Publié le 18 novembre 2014
ENVIRONNEMENT
10 ans après l’Appel de Paris, quelle prise en compte des polluants chimiques sur la santé ?
C'était en 2004, l’Appel de Paris alertait sur l’impact de la pollution chimique sur la santé. 10 ans plus tard, les preuves scientifiques sur les causes environnementales de l’épidémie de maladies chroniques comme le cancer ou le diabète s’accumulent. Mais ces résultats tardent à être pris en compte dans la réglementation sur les substances chimiques et dans les politiques de santé. Bilan d’une action qui veut faire reconnaître cette pollution comme un "crime contre la santé publique".

© Philippe Desmazes AFP
En 2004, l’Appel de Paris était signé par de nombreuses personnalités scientifiques internationales, par l’ensemble des Conseils de l’Ordre des médecins des 25 États membres de l’Union européenne, par 1500 organisations non gouvernementales (ONG) et par 350000 citoyens européens.
Son mot d’ordre: alerter la société sur la responsabilité des produits chimiques dans l’épidémie de maladies chroniques qui touche les pays occidentaux. Cet appel a indéniablement permis à la santé environnementale de s’inviter dans le débat public. En France, en particulier, où cette question a été à l’ordre du jour du Grenelle de l’environnement, puis de la conférence environnementale en 2012.
Des évaluations toxicologiques à revoir
Concernant la réglementation sur les produits chimiques, l’Appel de Paris a contribué à renforcer le règlement européen Reach. Une liste de substances extrêmement nocives est en particulier établie en 2008. Cette évaluation, la plus exigeante en Europe, concerne aujourd’hui 155 substances. Si c’est dix fois plus qu’il y a 10 ans, cela reste tout de même insuffisant pour les organisations environnementales, puisqu’il y a des dizaines de milliers de substances sur le marché.
Pour de nombreux scientifiques, la réglementation continuera d’être inadaptée tant que les évaluations toxicologiques des produits chimiques ne seront pas revues. A leurs yeux, la toxicologie classique n’est plus valable car l’importance des conséquences à faible dose, l’accumulation des produits dans les organismes et les effets cocktails sont autant de modes d’action qui ne sont pas mesurés dans les essais en laboratoire.
Mais jusqu’à présent, l’industrie bloque sur la révision des dispositifs d’évaluation. L’absence d’une réglementation ad hoc sur les perturbateurs endocriniens est un exemple emblématique du retard de la réglementation sur les connaissances scientifiques.

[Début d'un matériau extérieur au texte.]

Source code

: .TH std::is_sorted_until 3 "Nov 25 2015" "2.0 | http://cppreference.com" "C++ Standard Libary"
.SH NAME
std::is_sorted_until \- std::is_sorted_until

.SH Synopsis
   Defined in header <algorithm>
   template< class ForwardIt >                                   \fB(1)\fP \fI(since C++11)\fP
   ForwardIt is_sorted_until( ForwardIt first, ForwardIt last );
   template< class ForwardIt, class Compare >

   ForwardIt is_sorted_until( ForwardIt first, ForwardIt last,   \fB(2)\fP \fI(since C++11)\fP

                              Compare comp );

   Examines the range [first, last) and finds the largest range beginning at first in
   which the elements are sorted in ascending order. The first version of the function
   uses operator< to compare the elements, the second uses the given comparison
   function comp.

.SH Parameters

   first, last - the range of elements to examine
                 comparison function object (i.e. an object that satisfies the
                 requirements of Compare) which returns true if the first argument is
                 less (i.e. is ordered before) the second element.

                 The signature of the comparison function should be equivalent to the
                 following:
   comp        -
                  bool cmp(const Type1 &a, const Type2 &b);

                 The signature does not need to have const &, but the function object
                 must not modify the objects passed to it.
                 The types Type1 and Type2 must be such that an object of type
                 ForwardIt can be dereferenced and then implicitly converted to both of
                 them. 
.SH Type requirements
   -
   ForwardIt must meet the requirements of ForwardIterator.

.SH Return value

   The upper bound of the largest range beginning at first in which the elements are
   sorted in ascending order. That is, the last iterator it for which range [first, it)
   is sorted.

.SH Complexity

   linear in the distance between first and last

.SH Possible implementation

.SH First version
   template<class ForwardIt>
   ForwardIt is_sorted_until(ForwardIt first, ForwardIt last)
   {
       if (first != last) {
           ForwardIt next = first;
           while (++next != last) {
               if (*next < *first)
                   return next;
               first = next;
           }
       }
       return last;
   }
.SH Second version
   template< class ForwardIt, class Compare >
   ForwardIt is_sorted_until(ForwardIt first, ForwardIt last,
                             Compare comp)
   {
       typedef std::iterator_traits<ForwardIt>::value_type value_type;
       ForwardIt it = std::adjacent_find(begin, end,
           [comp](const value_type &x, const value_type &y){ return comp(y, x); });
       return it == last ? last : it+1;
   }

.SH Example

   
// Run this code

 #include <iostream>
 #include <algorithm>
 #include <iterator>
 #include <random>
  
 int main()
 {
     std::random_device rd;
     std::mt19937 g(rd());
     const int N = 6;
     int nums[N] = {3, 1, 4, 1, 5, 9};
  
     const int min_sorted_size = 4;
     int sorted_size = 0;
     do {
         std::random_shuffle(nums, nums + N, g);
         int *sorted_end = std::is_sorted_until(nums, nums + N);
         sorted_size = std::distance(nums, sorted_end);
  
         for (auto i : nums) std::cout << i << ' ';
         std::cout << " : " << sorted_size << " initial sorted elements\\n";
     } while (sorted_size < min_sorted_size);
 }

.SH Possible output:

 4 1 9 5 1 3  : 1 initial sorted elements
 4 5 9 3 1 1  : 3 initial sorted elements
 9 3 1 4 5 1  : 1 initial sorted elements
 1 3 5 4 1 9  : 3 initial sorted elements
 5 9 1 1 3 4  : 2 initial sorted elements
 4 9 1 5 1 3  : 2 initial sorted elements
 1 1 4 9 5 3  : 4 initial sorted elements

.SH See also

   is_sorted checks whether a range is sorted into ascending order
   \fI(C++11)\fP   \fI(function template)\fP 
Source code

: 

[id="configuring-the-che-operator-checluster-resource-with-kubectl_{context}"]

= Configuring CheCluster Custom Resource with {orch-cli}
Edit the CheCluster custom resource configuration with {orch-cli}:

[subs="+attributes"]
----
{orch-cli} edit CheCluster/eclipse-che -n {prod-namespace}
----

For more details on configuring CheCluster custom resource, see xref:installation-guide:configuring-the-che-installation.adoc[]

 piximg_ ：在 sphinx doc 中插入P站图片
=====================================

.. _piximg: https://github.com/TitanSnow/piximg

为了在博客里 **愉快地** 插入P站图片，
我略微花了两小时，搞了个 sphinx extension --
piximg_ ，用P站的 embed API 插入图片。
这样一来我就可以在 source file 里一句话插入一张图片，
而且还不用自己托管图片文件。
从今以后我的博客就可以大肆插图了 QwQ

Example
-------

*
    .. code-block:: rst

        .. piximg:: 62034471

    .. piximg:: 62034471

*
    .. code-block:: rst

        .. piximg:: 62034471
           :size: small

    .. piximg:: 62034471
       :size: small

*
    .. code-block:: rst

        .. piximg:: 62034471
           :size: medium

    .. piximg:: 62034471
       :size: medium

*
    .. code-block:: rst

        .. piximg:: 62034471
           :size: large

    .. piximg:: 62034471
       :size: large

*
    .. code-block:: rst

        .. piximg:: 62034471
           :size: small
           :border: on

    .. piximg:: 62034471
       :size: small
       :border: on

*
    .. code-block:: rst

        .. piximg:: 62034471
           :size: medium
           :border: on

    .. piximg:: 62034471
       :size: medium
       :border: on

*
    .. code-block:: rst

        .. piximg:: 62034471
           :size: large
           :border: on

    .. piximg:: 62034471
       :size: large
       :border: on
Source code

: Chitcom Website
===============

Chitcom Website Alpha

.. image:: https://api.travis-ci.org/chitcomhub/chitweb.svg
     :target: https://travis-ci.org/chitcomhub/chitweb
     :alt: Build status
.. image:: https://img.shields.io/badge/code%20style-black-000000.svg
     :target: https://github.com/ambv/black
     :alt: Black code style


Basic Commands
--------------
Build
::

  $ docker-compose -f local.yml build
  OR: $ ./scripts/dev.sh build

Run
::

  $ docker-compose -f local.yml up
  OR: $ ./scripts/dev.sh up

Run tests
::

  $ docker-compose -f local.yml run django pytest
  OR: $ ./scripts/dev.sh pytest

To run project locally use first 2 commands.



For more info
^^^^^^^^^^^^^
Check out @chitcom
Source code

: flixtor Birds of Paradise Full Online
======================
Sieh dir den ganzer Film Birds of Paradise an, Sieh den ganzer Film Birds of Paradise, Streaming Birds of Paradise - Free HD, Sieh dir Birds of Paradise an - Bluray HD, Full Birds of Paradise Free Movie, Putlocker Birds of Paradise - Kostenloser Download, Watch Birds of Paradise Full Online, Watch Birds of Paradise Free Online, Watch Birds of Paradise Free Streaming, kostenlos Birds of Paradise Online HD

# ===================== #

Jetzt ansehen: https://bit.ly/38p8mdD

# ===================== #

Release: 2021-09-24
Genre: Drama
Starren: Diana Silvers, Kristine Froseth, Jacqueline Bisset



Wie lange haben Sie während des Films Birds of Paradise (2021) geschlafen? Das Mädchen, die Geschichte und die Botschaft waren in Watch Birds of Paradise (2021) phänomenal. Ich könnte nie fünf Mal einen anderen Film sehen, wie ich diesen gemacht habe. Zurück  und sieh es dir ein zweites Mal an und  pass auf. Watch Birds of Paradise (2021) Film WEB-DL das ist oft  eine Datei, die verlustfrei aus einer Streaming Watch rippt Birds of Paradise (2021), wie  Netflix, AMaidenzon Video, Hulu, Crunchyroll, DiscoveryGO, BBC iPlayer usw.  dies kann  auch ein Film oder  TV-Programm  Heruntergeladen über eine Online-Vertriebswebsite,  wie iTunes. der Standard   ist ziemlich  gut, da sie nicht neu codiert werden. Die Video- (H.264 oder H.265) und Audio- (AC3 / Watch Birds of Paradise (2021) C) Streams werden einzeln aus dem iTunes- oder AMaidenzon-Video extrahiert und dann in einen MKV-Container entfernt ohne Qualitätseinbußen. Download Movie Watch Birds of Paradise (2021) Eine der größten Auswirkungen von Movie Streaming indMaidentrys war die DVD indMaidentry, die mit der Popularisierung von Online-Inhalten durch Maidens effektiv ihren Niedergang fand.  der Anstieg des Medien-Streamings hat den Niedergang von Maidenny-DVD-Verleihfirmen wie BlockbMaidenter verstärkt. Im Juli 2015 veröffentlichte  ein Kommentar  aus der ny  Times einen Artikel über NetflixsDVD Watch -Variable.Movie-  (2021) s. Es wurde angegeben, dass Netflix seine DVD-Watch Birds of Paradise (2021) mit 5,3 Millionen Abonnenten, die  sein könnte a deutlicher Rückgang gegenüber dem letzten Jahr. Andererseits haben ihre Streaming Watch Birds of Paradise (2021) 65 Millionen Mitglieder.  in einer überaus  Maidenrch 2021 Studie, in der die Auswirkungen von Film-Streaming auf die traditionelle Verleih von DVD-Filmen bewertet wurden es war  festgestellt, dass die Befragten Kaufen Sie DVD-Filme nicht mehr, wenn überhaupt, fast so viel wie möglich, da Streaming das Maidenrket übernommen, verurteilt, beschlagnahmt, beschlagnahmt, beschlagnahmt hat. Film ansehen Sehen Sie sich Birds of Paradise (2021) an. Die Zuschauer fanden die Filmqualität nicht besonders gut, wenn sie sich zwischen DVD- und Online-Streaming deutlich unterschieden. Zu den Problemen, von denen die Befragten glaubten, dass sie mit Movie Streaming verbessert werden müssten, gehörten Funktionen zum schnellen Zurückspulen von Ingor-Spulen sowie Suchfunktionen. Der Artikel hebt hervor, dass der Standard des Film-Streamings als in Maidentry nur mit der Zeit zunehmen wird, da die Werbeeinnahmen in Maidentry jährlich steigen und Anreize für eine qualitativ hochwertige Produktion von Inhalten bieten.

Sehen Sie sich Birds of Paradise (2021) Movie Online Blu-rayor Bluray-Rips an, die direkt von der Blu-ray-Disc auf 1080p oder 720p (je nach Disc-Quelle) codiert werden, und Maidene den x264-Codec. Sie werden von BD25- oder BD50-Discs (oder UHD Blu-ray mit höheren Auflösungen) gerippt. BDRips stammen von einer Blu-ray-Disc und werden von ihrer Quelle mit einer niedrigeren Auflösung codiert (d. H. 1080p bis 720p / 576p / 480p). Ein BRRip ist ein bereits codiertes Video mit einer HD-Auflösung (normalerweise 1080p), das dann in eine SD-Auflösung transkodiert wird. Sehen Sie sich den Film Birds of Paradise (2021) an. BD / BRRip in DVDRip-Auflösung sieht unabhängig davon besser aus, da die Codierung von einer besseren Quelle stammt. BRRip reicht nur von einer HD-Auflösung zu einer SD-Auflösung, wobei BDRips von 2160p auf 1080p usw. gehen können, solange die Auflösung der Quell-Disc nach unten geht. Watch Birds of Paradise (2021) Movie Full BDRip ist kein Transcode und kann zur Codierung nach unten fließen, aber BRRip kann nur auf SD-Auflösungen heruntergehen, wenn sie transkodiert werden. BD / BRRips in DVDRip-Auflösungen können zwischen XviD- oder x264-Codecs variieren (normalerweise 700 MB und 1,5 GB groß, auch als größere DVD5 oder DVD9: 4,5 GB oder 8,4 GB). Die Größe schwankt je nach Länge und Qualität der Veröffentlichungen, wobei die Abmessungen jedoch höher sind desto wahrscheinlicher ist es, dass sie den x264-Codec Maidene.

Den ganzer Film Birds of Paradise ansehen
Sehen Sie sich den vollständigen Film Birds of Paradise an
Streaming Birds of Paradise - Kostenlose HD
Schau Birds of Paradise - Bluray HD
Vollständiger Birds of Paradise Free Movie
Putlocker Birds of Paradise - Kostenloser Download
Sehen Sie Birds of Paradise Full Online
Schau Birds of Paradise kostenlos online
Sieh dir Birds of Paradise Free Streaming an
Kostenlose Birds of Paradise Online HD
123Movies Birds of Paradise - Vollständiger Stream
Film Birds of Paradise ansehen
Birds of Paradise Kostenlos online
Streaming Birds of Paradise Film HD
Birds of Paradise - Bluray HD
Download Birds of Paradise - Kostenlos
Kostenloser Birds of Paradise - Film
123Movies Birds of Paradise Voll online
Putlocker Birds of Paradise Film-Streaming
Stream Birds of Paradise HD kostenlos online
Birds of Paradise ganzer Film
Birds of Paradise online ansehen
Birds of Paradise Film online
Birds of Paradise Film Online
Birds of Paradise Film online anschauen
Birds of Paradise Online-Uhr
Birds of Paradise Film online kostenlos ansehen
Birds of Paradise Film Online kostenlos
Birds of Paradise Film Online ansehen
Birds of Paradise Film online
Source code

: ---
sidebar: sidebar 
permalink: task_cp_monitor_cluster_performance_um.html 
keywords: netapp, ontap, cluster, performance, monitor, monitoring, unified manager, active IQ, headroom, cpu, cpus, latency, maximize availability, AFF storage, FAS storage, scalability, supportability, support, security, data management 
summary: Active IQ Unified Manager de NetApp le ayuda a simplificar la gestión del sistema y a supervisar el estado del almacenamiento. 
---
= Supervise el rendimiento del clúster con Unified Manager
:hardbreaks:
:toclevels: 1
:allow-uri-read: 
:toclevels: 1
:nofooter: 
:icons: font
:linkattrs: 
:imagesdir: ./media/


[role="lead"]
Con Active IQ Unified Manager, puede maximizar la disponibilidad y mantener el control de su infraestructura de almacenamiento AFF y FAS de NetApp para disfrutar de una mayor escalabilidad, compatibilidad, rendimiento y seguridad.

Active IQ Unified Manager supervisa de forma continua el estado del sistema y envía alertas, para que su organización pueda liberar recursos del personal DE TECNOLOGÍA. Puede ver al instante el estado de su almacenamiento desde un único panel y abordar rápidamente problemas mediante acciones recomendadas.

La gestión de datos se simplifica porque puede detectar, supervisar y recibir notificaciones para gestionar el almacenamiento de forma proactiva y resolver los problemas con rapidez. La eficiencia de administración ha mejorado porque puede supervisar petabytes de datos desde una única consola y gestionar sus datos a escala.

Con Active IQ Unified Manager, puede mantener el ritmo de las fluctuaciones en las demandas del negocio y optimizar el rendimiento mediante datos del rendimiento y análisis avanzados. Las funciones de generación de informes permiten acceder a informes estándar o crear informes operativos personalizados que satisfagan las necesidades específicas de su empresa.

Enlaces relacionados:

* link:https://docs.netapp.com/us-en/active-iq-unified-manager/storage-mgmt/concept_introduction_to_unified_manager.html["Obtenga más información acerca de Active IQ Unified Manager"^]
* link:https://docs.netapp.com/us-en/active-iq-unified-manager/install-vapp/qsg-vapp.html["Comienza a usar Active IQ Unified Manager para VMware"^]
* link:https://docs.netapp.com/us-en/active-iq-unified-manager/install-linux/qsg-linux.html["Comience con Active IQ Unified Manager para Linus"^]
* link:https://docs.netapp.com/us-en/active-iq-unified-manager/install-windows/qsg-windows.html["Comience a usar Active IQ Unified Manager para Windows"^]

En France, l’Agence nationale de sécurité sanitaire (Anses) a opéré un virage dans la prise en compte des effets sanitaires des produits chimiques. L’interdiction du bisphénol A en 2012 est à ce titre exemplaire. Mais un exemple qui reste isolé.
Faire reconnaître la pollution comme "crime de santé publique"
Du côté de la santé, force est de constater "l’absence de politique cohérente en matière d’environnement et de santé publique", selon Dominique Belpomme, le cancérologue à l’initiative de l’Appel de Paris. Pour les scientifiques et les écologistes, les politiques de santé doivent en effet intégrer la prévention des maladies chroniques par une action sur l’environnement.
Quant au ministère de la Santé, il reste globalement sourd aux questions de santé environnementale. "Le projet de loi de santé publique (présenté en conseil des ministres mi-octobre 2014, NDLR) est une politique de soin. Il n’y a rien sur la prévention", regrette François Veillerette, de Générations futures.
Lors du colloque anniversaire de l’Appel de Paris, qui s’est tenu le 14 novembre à la maison de l'Unesco, les défenseurs de la santé environnementale ont ouvert un nouveau champ d’action: faire reconnaître la pollution comme "crime de santé publique".